In a recent episode of the Unchained podcast, Dave Jevans, CEO of CipherTrace, elaborated on how more regulations may also have unintentional consequences for the digital assets market. Jevans argued that in the case of the FATF’s Travel rule and other AML-related regulations, one of the biggest challenges is with regard to user data privacy. Jevans also noted that another major concern is with regard to private wallets. He said,
“I think the second one is going to be that everyone will just move everything to private wallets. Why would you do [virtual assets service provider] VASP to VASP transactions? Your transaction fee will be doubled, but you know, move everything to a private wallet and then send it. And then none of this makes any sense.”

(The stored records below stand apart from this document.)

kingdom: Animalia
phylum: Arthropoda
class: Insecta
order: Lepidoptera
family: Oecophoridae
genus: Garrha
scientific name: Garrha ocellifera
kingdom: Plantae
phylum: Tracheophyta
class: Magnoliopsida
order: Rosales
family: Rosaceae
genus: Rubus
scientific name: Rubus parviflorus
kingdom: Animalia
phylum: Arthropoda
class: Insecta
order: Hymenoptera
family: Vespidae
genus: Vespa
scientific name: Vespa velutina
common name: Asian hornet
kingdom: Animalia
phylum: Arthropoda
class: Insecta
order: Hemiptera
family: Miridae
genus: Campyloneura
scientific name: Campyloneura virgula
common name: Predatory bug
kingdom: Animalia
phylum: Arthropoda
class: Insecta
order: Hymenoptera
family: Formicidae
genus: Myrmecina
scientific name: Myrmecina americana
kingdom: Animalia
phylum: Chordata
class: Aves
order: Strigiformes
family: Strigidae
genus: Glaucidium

A recent report by CipherTrace had highlighted how the industry is moving towards adopting and implementing FATF’s revised standards with regard to virtual assets service providers. It had noted,
“Within jurisdictions that have begun licensing and registration procedures for VASPs, most reported less than ten registered VASPs, while a small minority of jurisdictions reporting over 100 VASPs. Over 1000 registered or licensed VASPs were reported from 20 jurisdictions alone.”
However, a key concern is that the implementation of such regulations is extremely region-specific. Certain countries and regulators may have varying standards on compliance and how the Travel Rule needs to be enforced with regard to the digital assets market. According to Jevans, this would lead to the “sunrise problem” in which different countries implement their compliance systems differently. He said,
“If there’s enforcement in one country, let’s say Singapore or the United States decides to enforce strictly. Does that mean that France hasn’t implemented it you can’t send money there. So does that create a restriction in the, in the market and you no longer have global liquidity? So none of these in my view are positive.”